Recruiting across similar industries is also essential. Globally, data centre talent is tight, and one way to lessen the pressure is to look at experienced people who come from similar mission critical facilities. Given the pace of change in the industry, finding the right talent could mean looking at adjacent industries for the right skillset.
(2) Ensure the person you hire embodies your corporate values: Staff must not only understand their day-to-day responsibilities, they must embody corporate values as well. This will ensure your employees align their actions around a common set of principles. Operational roles require day to day decision making and not every situation will be clear, therefore having a set of organisational principles that everyone understands will help ensure that decisions support the overall group objectives.
(3) Training is essential: It is not enough for any employee to rely on their previous experience and knowledge base. The data centre industry is continuously evolving and the technology supporting it requires a more sophisticated user than ever before. In addition, some roles will require demonstrated certifications and others on-the-job training and experience. Organisations need to build robust training programmes for all levels as well as ensure the personnel and managers make it a priority.
(4) Adhere to industry standards: There are several industry standards that data centre operators must align to, such as internationally recognised best practice ISO frameworks or PCI Data Security Standards or even green building standards. These standards are important for not only the operator to ensure consistent quality and workmanship, but required by customers to demonstrate to regulatory bodies that their customer or citizen data residing on IT systems is being managed appropriately. Adherence to these standards also means that operators must also regularly conduct simulations in order to ascertain weaknesses and then work on ways to counter negative scenarios.

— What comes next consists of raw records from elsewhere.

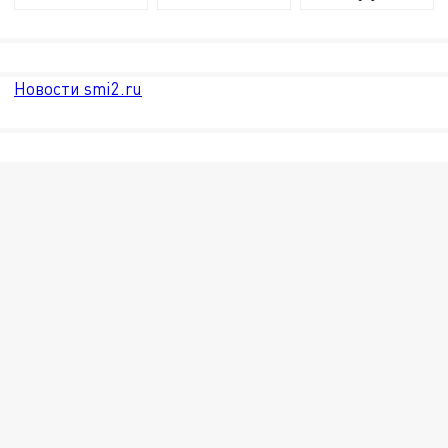
Новости smi2.ru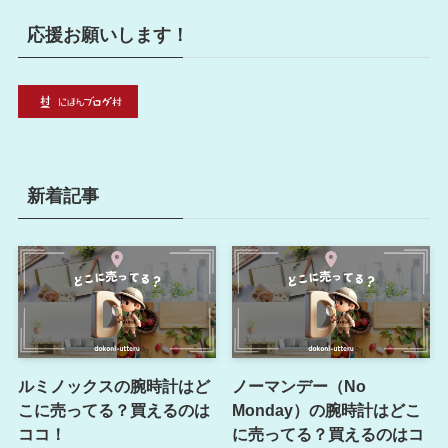
応援お願いします！
新着記事
ルミノックスの腕時計はど
ノーマンデー（No
こに売ってる？買えるのは
Monday）の腕時計はどこ
ココ！
に売ってる？買えるのはコ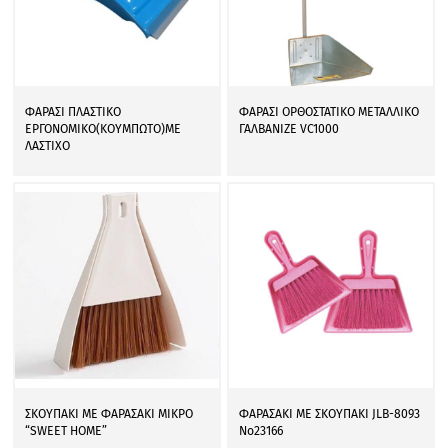
ΦΑΡΑΣΙ ΠΛΑΣΤΙΚΟ
ΦΑΡΑΣΙ ΟΡΘΟΣΤΑΤΙΚΟ ΜΕΤΑΛΛΙΚΟ
ΕΡΓΟΝΟΜΙΚΟ(ΚΟΥΜΠΩΤΟ)ΜΕ
ΓΑΛΒΑΝΙΖΕ VC1000
ΛΑΣΤΙΧΟ
ΣΚΟΥΠΑΚΙ ΜΕ ΦΑΡΑΣΑΚΙ ΜΙΚΡΟ
ΦΑΡΑΣΑΚΙ ΜΕ ΣΚΟΥΠΑΚΙ JLB-8093
“SWEET HOME”
Νο23166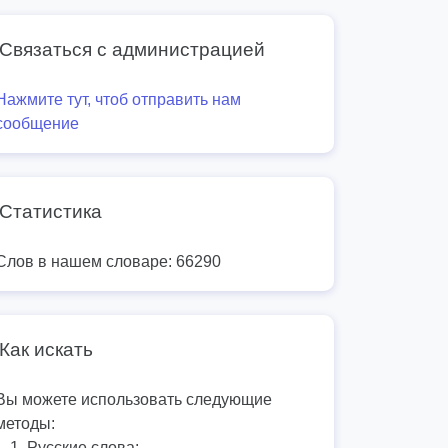
Связаться с администрацией
Нажмите тут, чтоб отправить нам
сообщение
Статистика
Слов в нашем словаре: 66290
Как искать
Вы можете использовать следующие
методы:
Русские слова: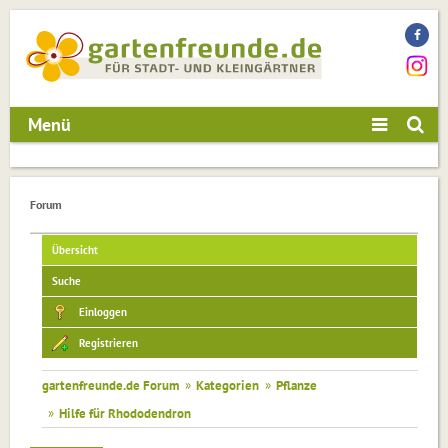
Menü
Forum
Übersicht
Suche
Einloggen
Registrieren
gartenfreunde.de Forum
»
Kategorien
»
Pflanze
»
Hilfe für Rhododendron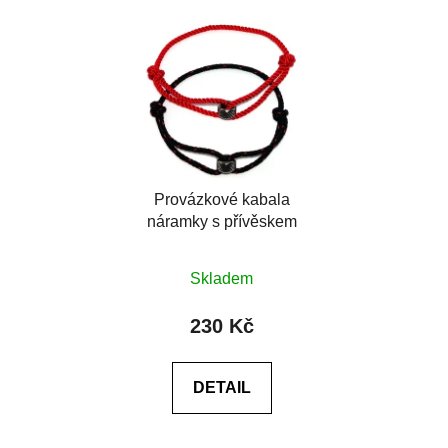
Provázkové kabala
náramky s přívěskem
Skladem
230 Kč
DETAIL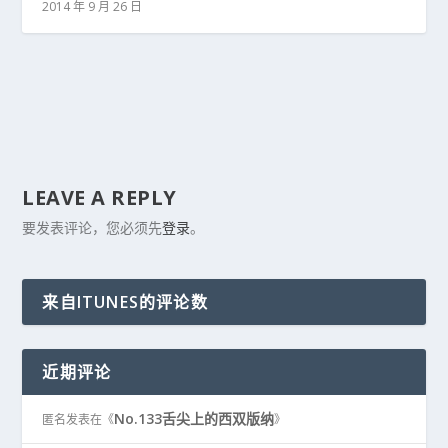
2014 年 9 月 26 日
LEAVE A REPLY
要发表评论，您必须先
登录
。
来自ITUNES的评论数
近期评论
No.133舌尖上的西双版纳
匿名
发表在《
》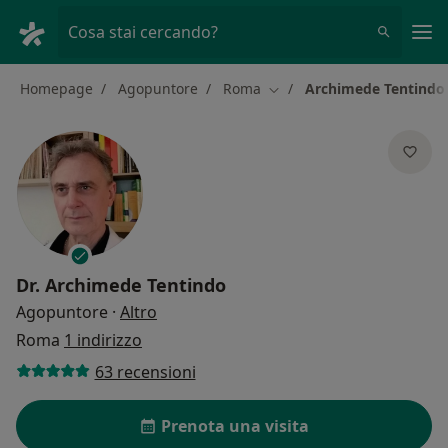
Men
Cosa stai cercando?
Homepage
Agopuntore
Roma
Archimede Tentindo
Cambia città
Dr.
Archimede Tentindo
sulle specializzazioni
Agopuntore
·
Altro
Roma
1 indirizzo
63 recensioni
Prenota una visita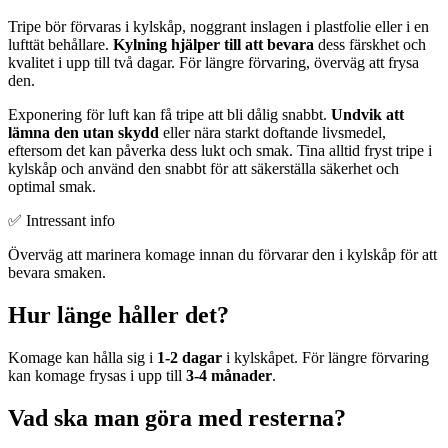
Tripe bör förvaras i kylskåp, noggrant inslagen i plastfolie eller i en
lufttät behållare.
Kylning hjälper till att bevara
dess färskhet och
kvalitet i upp till två dagar. För längre förvaring, överväg att frysa
den.
Exponering för luft kan få tripe att bli dålig snabbt.
Undvik att
lämna den utan skydd
eller nära starkt doftande livsmedel,
eftersom det kan påverka dess lukt och smak. Tina alltid fryst tripe i
kylskåp och använd den snabbt för att säkerställa säkerhet och
optimal smak.
✅ Intressant info
Överväg att marinera komage innan du förvarar den i kylskåp för att
bevara smaken.
Hur länge håller det?
Komage kan hålla sig i
1-2 dagar
i kylskåpet. För längre förvaring
kan komage frysas i upp till
3-4 månader
.
Vad ska man göra med resterna?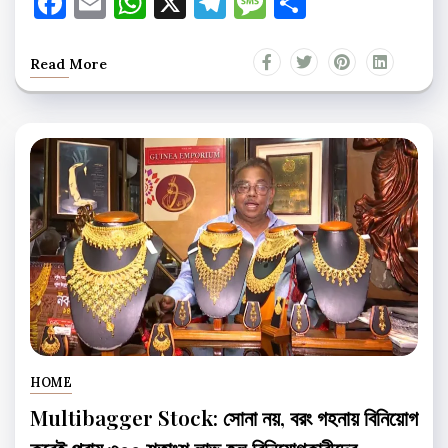
Facebook
Email
WhatsApp
X
Telegram
Message
Share
Read More
HOME
Multibagger Stock: সোনা নয়, বরং গহনায় বিনিয়োগ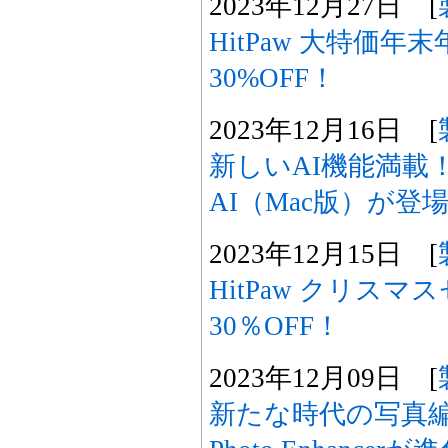
2023年12月27日 [
HitPaw 大特価
30%OFF！
2023年12月16日 [
新しいAI機能満載！Hit
AI（Mac版）が登
2023年12月15日 [
HitPaw クリス
30％OFF！
2023年12月09日 [
新たな時代の写真編集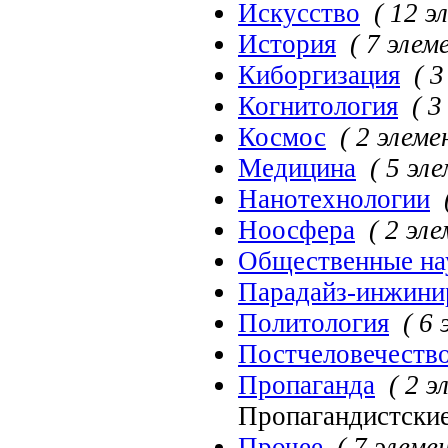
Искусство
( 12 э
История
( 7 элем
Киборгизация
( 
Когнитология
( 3
Космос
( 2 элеме
Медицина
( 5 эл
Нанотехнологии
Ноосфера
( 2 эл
Общественные на
Парадайз-инжини
Политология
( 6
Постчеловечеств
Пропаганда
( 2 
Пропагандистские
Прочее
( 7 элеме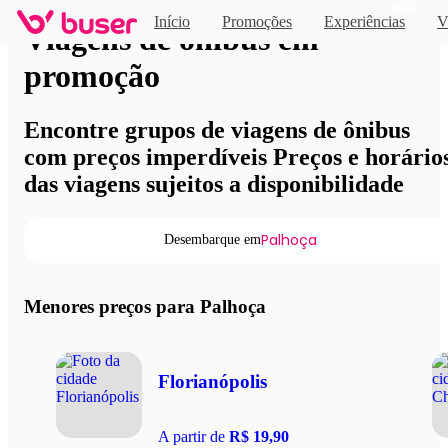
Novo
Início
Promoções
Experiências
V
Viagens de ônibus em
promoção
Encontre grupos de viagens de ônibus
com preços imperdíveis Preços e horário
das viagens sujeitos a disponibilidade
Palhoça
Desembarque em
Menores preços para Palhoça
Florianópolis
A partir de
R$ 19,90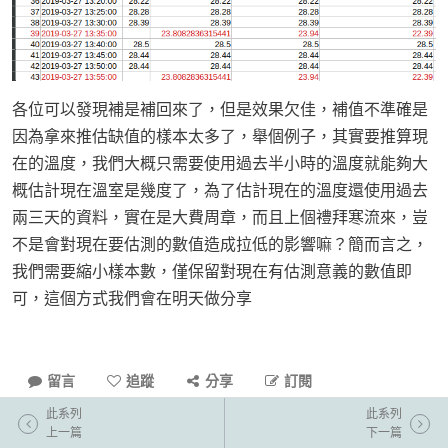
各位可以發現補是補回來了，但是效果欠佳，補值不準確是
因為拿來推估缺值的樣本太多了，舉個例子，其實要推算現
在的溫度，我們大概只需要使用過去半小時的溫度就能夠大
概估計現在溫室是幾度了，為了估計現在的溫度還使用過去
兩三天的資料，實在是大費周章，而且上個禮拜寒流來，豈
不是會對現在要估測的數值造成拉低的影響嘛？簡而言之，
我們需要縮小樣本數，僅保留對現在有估測意義的數值即
可，這個方式我們會在明天做分享
留言
追蹤
分享
訂閱
此系列
此系列
上一篇
下一篇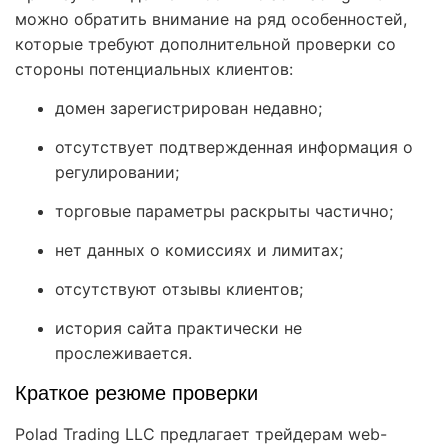
можно обратить внимание на ряд особенностей,
которые требуют дополнительной проверки со
стороны потенциальных клиентов:
домен зарегистрирован недавно;
отсутствует подтвержденная информация о
регулировании;
торговые параметры раскрыты частично;
нет данных о комиссиях и лимитах;
отсутствуют отзывы клиентов;
история сайта практически не
прослеживается.
Краткое резюме проверки
Polad Trading LLC предлагает трейдерам web-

(5) Share best practices: Data centres operators need to take a pro-active approach when it comes to sharing best practices, sharing successes as well as failures. As more businesses look to place their data in the cloud, the colocation industry is increasingly handling sensitive company information. There are organisations across industries that provide a neutral forum in which operators can share their experiences and best practices. In this manner, data centre operators are able to provide their customers with best-in-class services and ensure that operational issues don’t cascade through the industry.
(6) Continuous improvement is key to data centre operational efficiency: Operational procedures are meant to help facilities run smoothly. Over time, they may become dated or no longer efficient. The term “Kaizen”, the Japanese word for improvement, describes a technique of continuous improvement – focusing on small improvements that will add up to big changes in the efficiency and quality of a process. The data centre environment is not static and by taking this approach, organisations will always be looking for ways to deliver high-quality services.
(7) Make sure you have the right tool for the job: Today’s data centre environment is an interdependent web of complex technology systems spanning electrical, mechanical, security and safety. Operator as well as their customers need a clear view into the environment at any point in time.
As machine learning and artificial intelligence penetrate deeper into the operational realm, we will see an evolution on how these systems interact with each other and how we will operate the overall environment.
The relentless pursuit of perfection
Finding the right talent, honing best-practice facilities standards and even implementing new and emerging technologies is an ongoing process. However, the best technology or the right employee or even the best process alone, will not deliver the efficient, high-quality data centre that modern businesses demand.
It takes an organization of experienced, well-trained, collaborative staff, committed to adhering to rigorous standards, to deliver on the promise to always be up and running.